• [Consigne A]: Résumez en deux phrases le texte sur Alphabétique d'aujourd'hui.
• [Consigne B]: Recueillez chaque ligne du listing où figure la chaîne « fitnessruimte », en tenant compte de la casse.
___ Extrait du texte
Voici dévoilée toute la dimension sacrée de la poésie. Elle est une prière car elle révèle toutes les dimensions du réel et ouvre vers des universaux communs aux hommes de tous horizons, Unifiante et transcendante, elle sera cette parole sacrée, comme l'est toute parole partagée. Elle mènera à cet ultime savoir : nous ne formons qu'un, nous sommes frères, bien avant Babel, et après. Il suffit de se souvenir. Et le poème est ceci d'avant le langage, ce territoire commun. Il est dans les vers de Gwen Garnier-Duguy comme l'essence même de ceci, de l'humanité révélée par le rythme et les sons de ces textes en prose  éminemment poétiques. Un talisman, un grimoire pour un avenir enfin au visage de ce que peut être la fraternité, tel est Alphabétique d'aujourd'hui. puissante poésie, comme l'est la prière. 

Les champs sémantiques marquent clairement cette juxtaposition d'un monde moderne déshumanisé et d'une dimension commune et fraternelle, qu'il s'agit de retrouver. Dualité que l'on retrouve également dans les textes qui évoquent le pouvoir de la parole, et la possible communauté retrouvée au coeur du poème. Voie ouverte sur un avenir pour la littérature aussi, qui balbutie, qui se cherche, en ce début de siècle si difficile pour nos frères. La mission du poète, de la poésie, de la littérature, il en est enfin question dans Alphabétique d’aujourd’hui… Le siècle 21 sera poétique, et grande est l’envie d’ajouter « ou ne sera pas »... Malraux avait raison, à un siècle près. Nous, poètes, devrons prendre la parole, et la restituer à sa dimension spirituelle. Il nous faudra lui redonner son pouvoir. Il nous faudra créer un lieu de rassemblement dans la parole. Il n’est plus l’heure du poète mage et porteur d’une parole divine, il n’est plus le temps du poète maudit, ni de celui qui ouvrira des portes là où tout territoire a été découvert, ni de celui qui donnera au miracle du vers un visage de Dieu. Temps est venu de tisser l’union des peuples et des cœurs, dans le rythme poétique, dans la trame du texte. L’Art ne devra avoir qu’un objectif, unir le sacré au tangible, et révéler l’univers enclos dans toute chose, dans chacun de nous. C’est ceci, Alphabétique d’aujourd’hui. Une prière offerte au monde pour dépasser tous les clivages et édifier un avenir commun dans la paix. Voici, le poète n’est ni ici, ni là, ni mage ni maudit, mais un parmi le nombre, et le nombre dans la poésie qu'il révèle, un.
______
___ Données de l'exercice
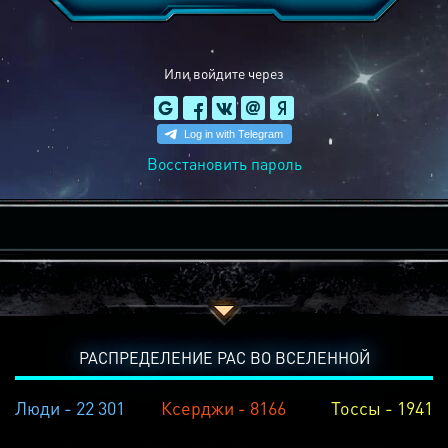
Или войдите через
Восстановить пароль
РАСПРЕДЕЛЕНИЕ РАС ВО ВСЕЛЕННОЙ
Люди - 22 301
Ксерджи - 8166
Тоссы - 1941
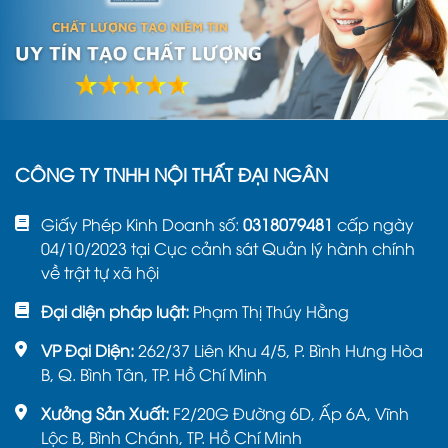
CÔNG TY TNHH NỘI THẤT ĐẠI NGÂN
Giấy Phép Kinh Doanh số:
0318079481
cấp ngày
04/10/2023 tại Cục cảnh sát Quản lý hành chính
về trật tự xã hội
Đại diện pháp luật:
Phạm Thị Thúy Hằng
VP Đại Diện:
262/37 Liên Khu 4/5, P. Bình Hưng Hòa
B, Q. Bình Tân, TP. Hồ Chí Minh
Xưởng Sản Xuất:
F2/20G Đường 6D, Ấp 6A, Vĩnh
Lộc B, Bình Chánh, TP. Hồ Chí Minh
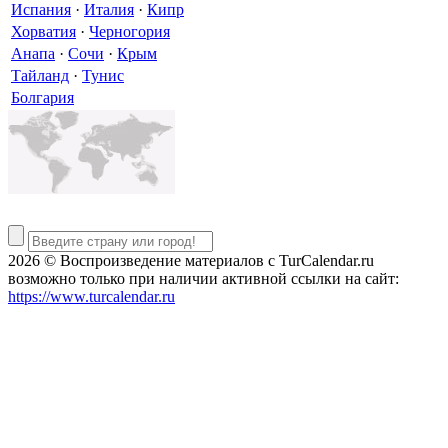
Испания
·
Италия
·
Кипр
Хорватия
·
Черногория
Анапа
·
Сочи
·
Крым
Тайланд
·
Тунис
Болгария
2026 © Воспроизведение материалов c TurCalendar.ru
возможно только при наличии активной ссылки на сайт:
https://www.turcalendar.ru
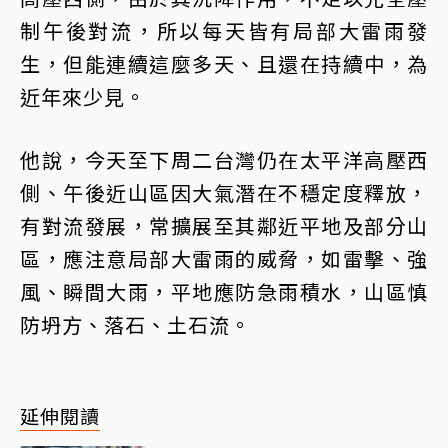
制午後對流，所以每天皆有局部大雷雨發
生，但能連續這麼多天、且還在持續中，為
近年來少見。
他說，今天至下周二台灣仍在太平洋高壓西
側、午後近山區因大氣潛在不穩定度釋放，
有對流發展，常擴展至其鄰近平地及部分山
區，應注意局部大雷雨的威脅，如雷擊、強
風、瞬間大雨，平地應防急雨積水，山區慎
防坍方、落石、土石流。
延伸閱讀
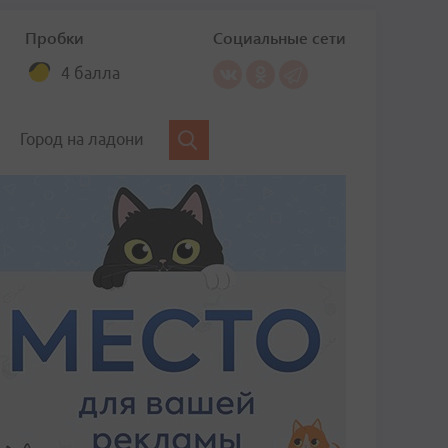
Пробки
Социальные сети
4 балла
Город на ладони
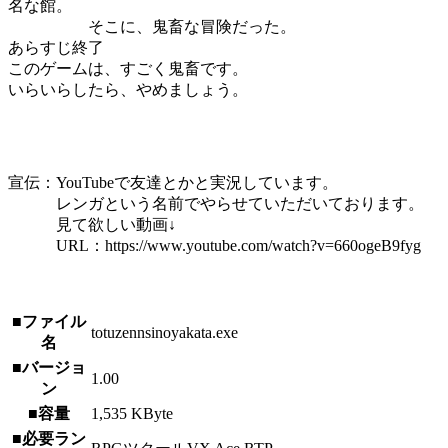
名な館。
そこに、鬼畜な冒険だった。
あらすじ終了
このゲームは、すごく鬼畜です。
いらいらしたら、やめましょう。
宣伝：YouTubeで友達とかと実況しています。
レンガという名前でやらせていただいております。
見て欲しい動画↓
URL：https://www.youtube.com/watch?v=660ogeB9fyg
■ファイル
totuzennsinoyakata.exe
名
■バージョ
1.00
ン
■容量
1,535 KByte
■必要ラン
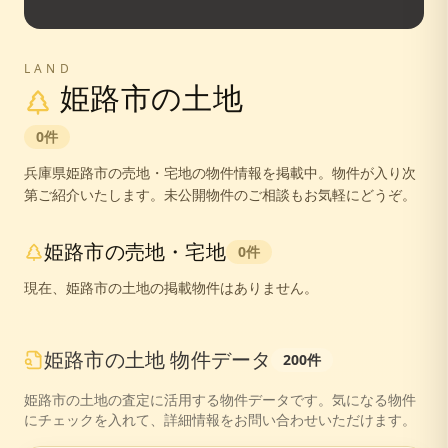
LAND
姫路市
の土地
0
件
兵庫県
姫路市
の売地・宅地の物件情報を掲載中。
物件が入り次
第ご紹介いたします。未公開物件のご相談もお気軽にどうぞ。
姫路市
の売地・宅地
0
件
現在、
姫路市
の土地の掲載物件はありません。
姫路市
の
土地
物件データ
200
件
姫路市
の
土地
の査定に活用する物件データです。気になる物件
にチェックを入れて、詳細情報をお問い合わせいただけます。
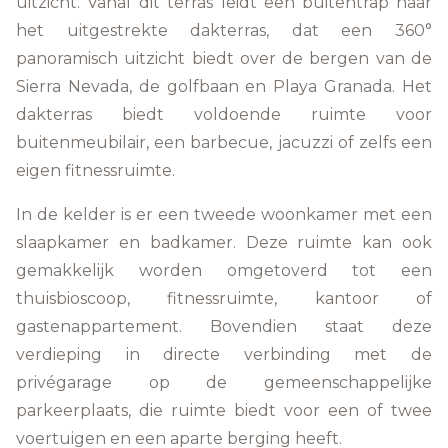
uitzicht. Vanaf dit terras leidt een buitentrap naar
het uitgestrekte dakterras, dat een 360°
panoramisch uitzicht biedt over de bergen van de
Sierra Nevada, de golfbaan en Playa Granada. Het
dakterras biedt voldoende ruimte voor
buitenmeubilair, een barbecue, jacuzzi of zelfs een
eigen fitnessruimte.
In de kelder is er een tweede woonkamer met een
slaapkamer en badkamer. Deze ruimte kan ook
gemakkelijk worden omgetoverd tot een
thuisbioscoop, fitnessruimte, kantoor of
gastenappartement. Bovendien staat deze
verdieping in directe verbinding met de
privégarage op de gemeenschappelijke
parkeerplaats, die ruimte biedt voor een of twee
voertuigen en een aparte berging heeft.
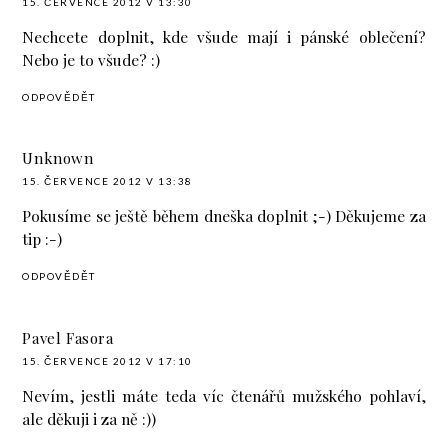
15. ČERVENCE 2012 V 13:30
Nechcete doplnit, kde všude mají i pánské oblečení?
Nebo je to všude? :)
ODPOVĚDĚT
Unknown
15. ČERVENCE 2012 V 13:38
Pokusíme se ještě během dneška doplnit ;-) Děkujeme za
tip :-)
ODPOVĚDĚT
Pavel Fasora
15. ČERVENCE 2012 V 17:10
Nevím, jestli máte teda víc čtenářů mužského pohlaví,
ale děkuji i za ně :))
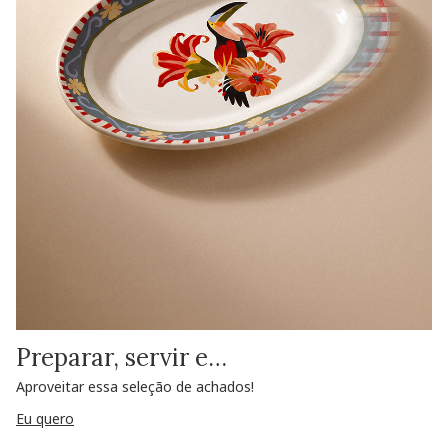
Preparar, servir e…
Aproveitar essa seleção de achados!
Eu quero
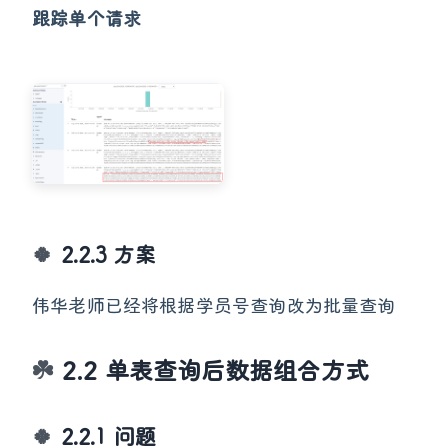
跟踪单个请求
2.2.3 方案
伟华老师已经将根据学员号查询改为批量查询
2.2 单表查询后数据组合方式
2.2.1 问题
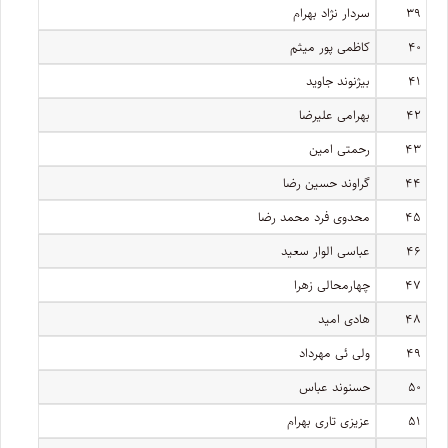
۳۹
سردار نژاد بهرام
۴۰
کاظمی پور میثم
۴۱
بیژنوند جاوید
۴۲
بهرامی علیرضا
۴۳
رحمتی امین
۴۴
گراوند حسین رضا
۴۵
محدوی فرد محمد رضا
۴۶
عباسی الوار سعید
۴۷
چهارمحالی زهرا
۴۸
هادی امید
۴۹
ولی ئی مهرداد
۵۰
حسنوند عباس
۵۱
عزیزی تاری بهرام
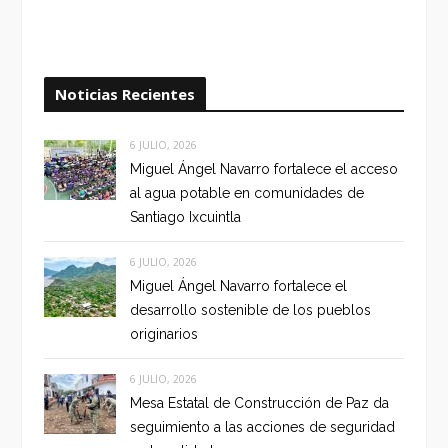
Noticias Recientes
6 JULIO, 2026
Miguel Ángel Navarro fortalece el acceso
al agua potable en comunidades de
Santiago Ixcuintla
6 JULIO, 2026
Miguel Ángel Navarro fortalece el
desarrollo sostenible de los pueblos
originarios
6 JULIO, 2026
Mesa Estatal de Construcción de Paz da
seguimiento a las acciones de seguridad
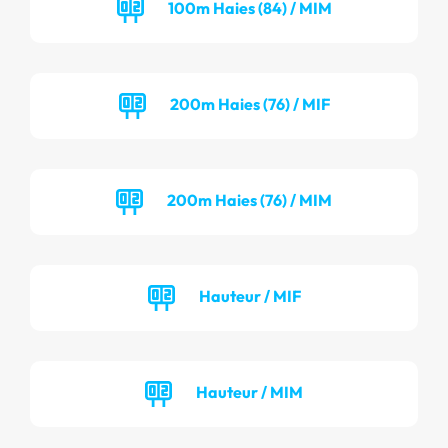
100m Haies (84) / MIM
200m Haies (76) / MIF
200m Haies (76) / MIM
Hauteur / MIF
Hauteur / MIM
______
• [Corrigé A]: Le texte présente Alphabétique d'aujourd'hui comme une poésie puissante et sacrée, semblable à une prière, qui révèle toutes les dimensions du réel et rappelle que les hommes sont frères. Il affirme que la mission du poète est désormais de rendre à la parole sa dimension spirituelle et de tisser l'union des peuples et des cœurs, pour dépasser les clivages et édifier un avenir commun dans la paix.

• [Corrigé B]:
eigen fitnessruimte.
thuisbioscoop, fitnessruimte, kantoor of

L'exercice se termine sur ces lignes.